Secret: To get better results from any sensitivity drill, try it blindfolded. This forces you to heighten your sense of touch, which will lead to rapid improvement in your tactile reflexes.
The following are basic drills for developing tactile sensitivity.
Single Hand Sensitivity Drill
Take your fighting position. Have your training partner do the same. Now, you should both extend your lead fighting hands until they are touching at the wrist (like two swords that are crossed). Place your rear hand behind your back.
Now, both of you should close your eyes. Relax. Try to feel each other’s energy for a while. The primary goal is to stay in contact with your partner’s hand.
Have your partner try to disengage (leave) your hand and strike your torso. If you are relaxed and aware of your partner’s energy, you should not be struck. You should successfully “stick” to your partner’s hand and prevent him or her from striking you. Resume starting positions and begin again. Remember to keep your eyes closed.
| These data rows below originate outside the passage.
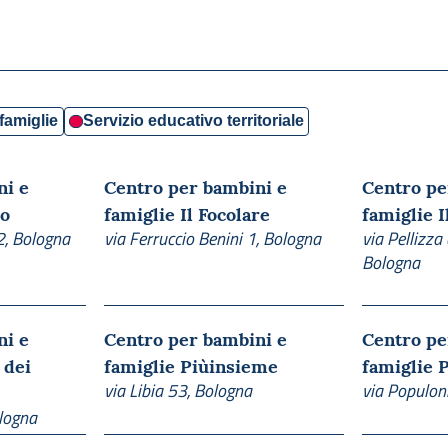
famiglie
Servizio educativo territoriale
ni e
Centro per bambini e
Centro pe
do
famiglie Il Focolare
famiglie 
2, Bologna
via Ferruccio Benini 1, Bologna
via Pellizza
Bologna
ni e
Centro per bambini e
Centro pe
 dei
famiglie Piùinsieme
famiglie 
via Libia 53, Bologna
via Populon
ologna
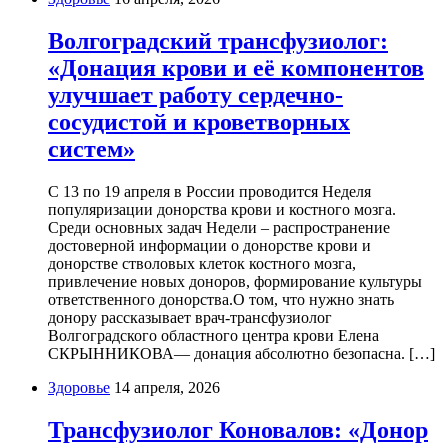
Волгоградский трансфузиолог:
«Донация крови и её компонентов
улучшает работу сердечно-
сосудистой и кроветворных
систем»
С 13 по 19 апреля в России проводится Неделя
популяризации донорства крови и костного мозга.
Среди основных задач Недели – распространение
достоверной информации о донорстве крови и
донорстве стволовых клеток костного мозга,
привлечение новых доноров, формирование культуры
ответственного донорства.О том, что нужно знать
донору рассказывает врач-трансфузиолог
Волгоградского областного центра крови Елена
СКРЫННИКОВА— донация абсолютно безопасна. […]
Здоровье
14 апреля, 2026
Трансфузиолог Коновалов: «Донор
As your tactile reflexes improve, you can move closer and closer to the opponent with this drill.
Double Hand Sensitivity Drill
Take a fighting position. Engage both of your partners’ hands with both of your hands. Relax. Now try to quickly, but lightly, strike your partner by leaving or tying up his or her hands. Your partner should attempt to do the same. Remember to not strain. Relaxation is the key to speed.
Start off with both you and your partner blindfolded. Now engage each other from a starting wrestling or judo position until you can both feel each other’s arms and torso.
Try to take your partner down by feeling his or her energy and seizing the perfect moment when your partner is pushing or pulling in the wrong direction. This requires an acute awareness.
In competition or self-defense, you have only a split second to feel the energy as your partner gets closer. At long range, you should be relaxed and patient while waiting to attack. But as the gap closes, you should become instantaneously more focused, explosive, and relentless in your attack.
Speed Training Tip
The key to maximizing an attribute rapidly is to isolate the attribute, and force it to adapt to consistently increasing demands. After doing these drills with your eyes closed or blindfolded, you will notice that your awareness is heightened when reverting back to doing drills with your eyes open.